Key takeaways
- Choose a distribution pattern for a specific bottleneck: model fit, throughput, expert routing, long context, or phase interference.
- Communication, synchronization, and failure domains can erase theoretical compute gains.
- Tensor and pipeline parallelism divide model execution; data parallelism replicates models for independent requests.
- Disaggregated prefill/decode transfers KV state and requires fast fabrics and phase-aware routing.
- Observability must attribute queue, compute, collective, transfer, and retry time across every participant.
Runtime boundary
A useful architecture identifies what this layer receives, owns, emits, measures, and refuses to own. That boundary prevents overlapping products from being treated as interchangeable.
Receives
Model shards or replicas, parallelism plan, topology, request routing, cache location, collective configuration, and worker health.
Owns
Sharding, replica placement, communication, synchronization, locality-aware routing, recovery boundaries, and distributed scheduling.
Emits
Distributed results, KV transfers, collective events, placement decisions, partial failures, and end-to-end traces.
Does not own
Model-quality approval, business workflow, or agent-tool authorization.
Failure modes
Collective timeout, straggler, topology mismatch, node loss, cache-transfer delay, load imbalance, shard/version skew, and stale routing.
Evidence and metrics
Per-stage queue/compute, collective time, bytes transferred, link utilization, straggler ratio, HBM headroom, locality, Goodput, and recovery.
Data parallel serving
Full model replicas serve independent requests.
Implementation
Route using queue, active tokens, memory, health, and optional cache locality.
Operational implications
Simplest pattern when the model fits one device; duplicates weight memory but provides horizontal capacity and failure isolation.
Measure
Requests/replica, load spread, queue, cache locality, Goodput, and failover.

# Records supplied
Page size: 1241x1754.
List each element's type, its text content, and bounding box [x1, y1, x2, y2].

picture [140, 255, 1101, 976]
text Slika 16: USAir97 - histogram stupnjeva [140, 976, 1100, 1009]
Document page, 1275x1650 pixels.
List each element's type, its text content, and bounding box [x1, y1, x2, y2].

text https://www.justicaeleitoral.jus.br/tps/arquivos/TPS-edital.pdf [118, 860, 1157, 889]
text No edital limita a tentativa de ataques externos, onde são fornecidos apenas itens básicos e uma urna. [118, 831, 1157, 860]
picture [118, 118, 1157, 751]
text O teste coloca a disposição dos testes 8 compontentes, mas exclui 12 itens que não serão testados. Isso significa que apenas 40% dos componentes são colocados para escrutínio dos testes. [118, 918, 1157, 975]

# Written instruction
Answer these questions from the distributed serving text.
1. What three things does the layer not own?
2. When is data parallel serving the simplest pattern?
3. What state does disaggregated prefill/decode transfer?

# Full answer
1. Model-quality approval, business workflow, and agent-tool authorization.
2. When the model fits one device.
3. KV state.